Significance: The Angolan government signed a MoU with the Japan Bank for International Cooperation for potential funding of up to $400 million; the Ivoirian as well as the Ghanaian governments signed MoUs with Toyota Tshusho for car assembly plants to be built in their respective countries; the Zambian government signed a MoU with Toyota Tshusho and Elsewedy Electric for the design and construction of photovoltaic power plants. Several other governments, including those of Sierra Leone and Zimbabwe, signed non-specific agreements during meetings with Japanese industry and trade agencies. The commercial outcomes from the Japan-Africa summit conform to expectations that important but sub-geostrategic agreements will be reached in Yokohama, assuring internal and foreign stakeholders that Japan is not monopolizing trade relations in Africa.   

Zimbabwe: China’s Anhui Foreign Economic Construction Group cited inconsistent policy changes and a poor economic environment for business losses in the country. 

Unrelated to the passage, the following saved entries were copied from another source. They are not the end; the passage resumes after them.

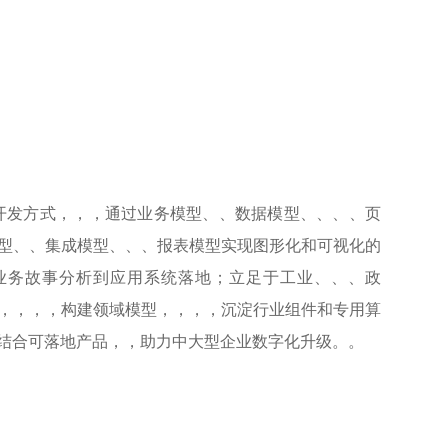
发方式，，，通过业务模型、、数据模型、、、、页
型、、集成模型、、、报表模型实现图形化和可视化的
现从业务故事分析到应用系统落地；立足于工业、、、政
业，，，，构建领域模型，，，，沉淀行业组件和专用算
结合可落地产品，，助力中大型企业数字化升级。。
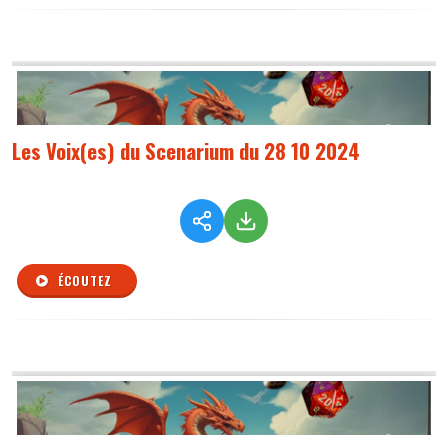
Les Voix(es) du Scenarium du 28 10 2024
ÉCOUTEZ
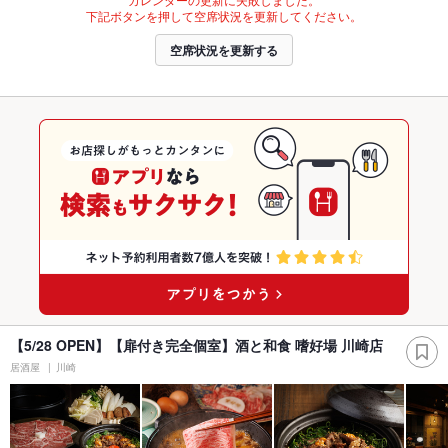
下記ボタンを押して空席状況を更新してください。
空席状況を更新する
【5/28 OPEN】【扉付き完全個室】酒と和食 嗜好場 川崎店
居酒屋
川崎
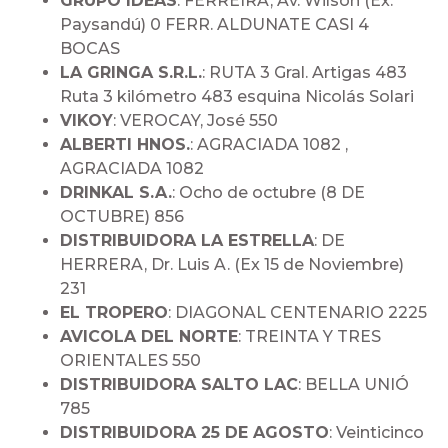
GRUPO IDEAS
: FERREIRA, Av. Wilson (Ex.
Paysandú) 0 FERR. ALDUNATE CASI 4
BOCAS
LA GRINGA S.R.L.
: RUTA 3 Gral. Artigas 483
Ruta 3 kilómetro 483 esquina Nicolás Solari
VIKOY
: VEROCAY, José 550
ALBERTI HNOS.
: AGRACIADA 1082 ,
AGRACIADA 1082
DRINKAL S.A.
: Ocho de octubre (8 DE
OCTUBRE) 856
DISTRIBUIDORA LA ESTRELLA
: DE
HERRERA, Dr. Luis A. (Ex 15 de Noviembre)
231
EL TROPERO
: DIAGONAL CENTENARIO 2225
AVICOLA DEL NORTE
: TREINTA Y TRES
ORIENTALES 550
DISTRIBUIDORA SALTO LAC
: BELLA UNIÓ
785
DISTRIBUIDORA 25 DE AGOSTO
: Veinticinco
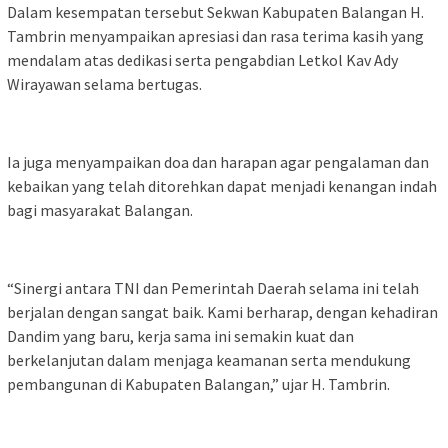
Dalam kesempatan tersebut Sekwan Kabupaten Balangan H.
Tambrin menyampaikan apresiasi dan rasa terima kasih yang
mendalam atas dedikasi serta pengabdian Letkol Kav Ady
Wirayawan selama bertugas.
Ia juga menyampaikan doa dan harapan agar pengalaman dan
kebaikan yang telah ditorehkan dapat menjadi kenangan indah
bagi masyarakat Balangan.
“Sinergi antara TNI dan Pemerintah Daerah selama ini telah
berjalan dengan sangat baik. Kami berharap, dengan kehadiran
Dandim yang baru, kerja sama ini semakin kuat dan
berkelanjutan dalam menjaga keamanan serta mendukung
pembangunan di Kabupaten Balangan,” ujar H. Tambrin.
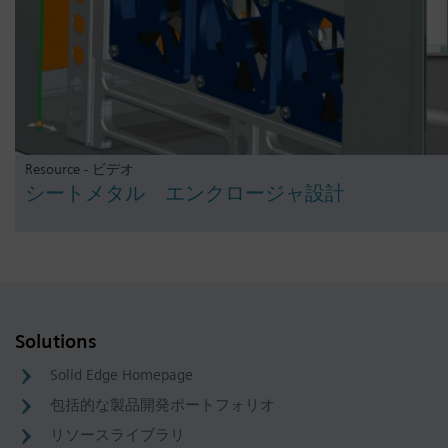
Resource - ビデオ
シートメタル エンクロージャ設計
Solutions
Solid Edge Homepage
包括的な製品開発ポートフォリオ
リソースライブラリ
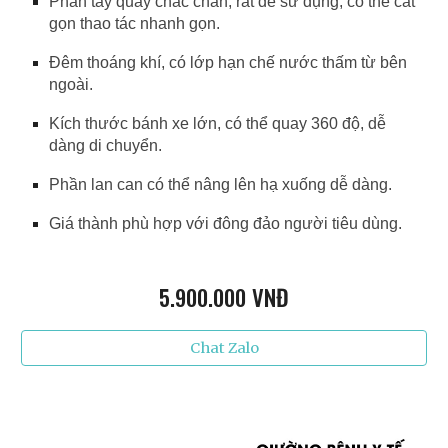
Phần tay quay chắc chắn, rất dễ sử dụng, có thể cất
gọn thao tác nhanh gọn.
Đêm thoáng khí, có lớp hạn chế nước thấm từ bên
ngoài.
Kích thước bánh xe lớn, có thể quay 360 độ, dễ
dàng di chuyển.
Phần lan can có thể nâng lên hạ xuống dễ dàng.
Giá thành phù hợp với đông đảo người tiêu dùng.
5.9
00.000 VNĐ
Chat Zalo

Significance: The comments by the Chinese contractor active in Zimbabwe’s construction and diamond mining sectors are ones more commonly heard from Western and domestic stakeholders, which the Zimbabwean government ordinarily rebuts. The comments on Zimbabwe’s adverse business conditions, including a breach in investment protection provisions, are consistent with an inability by the Emmerson Mnangagwa administration to secure meaningful economic assistance from the Chinese government, the Zimbabwean government’s traditional go-to foreign lender given the absence of Western support. Separately, the Zimbabwean government announced that Mnangagwa, at the Tokyo International Conference on African Development, acquired a new round of funding (amount undisclosed) from the African Export-Import Bank (Afreximbank). Afreximbank has become for the Zimbabwean government the new go-to source of hard currency it depends on to pay for crucial imports of short term consumables. Essentially emergency funding from Afreximbank is unsurprising, and is critical to satisfy domestic consumption needs, but doesn’t make for an outlook of improved business confidence. 

Other items of note:

-The cabinet of Democratic Republic of the Congo Prime Minister Sylvester Ilunga Ilunkamba will be sworn into office by September 7. 

Mauritanian President Mohamed Ould Ghazouani met in Nouakchott with BP chief executive for Upstream operations Bernard Looney. 

-African National Congress party spokesman Pule Mabe said the National Treasury’s Economic Growth Strategy paper is an important and positive plan to create jobs and raise confidence amid a contracting South African economy.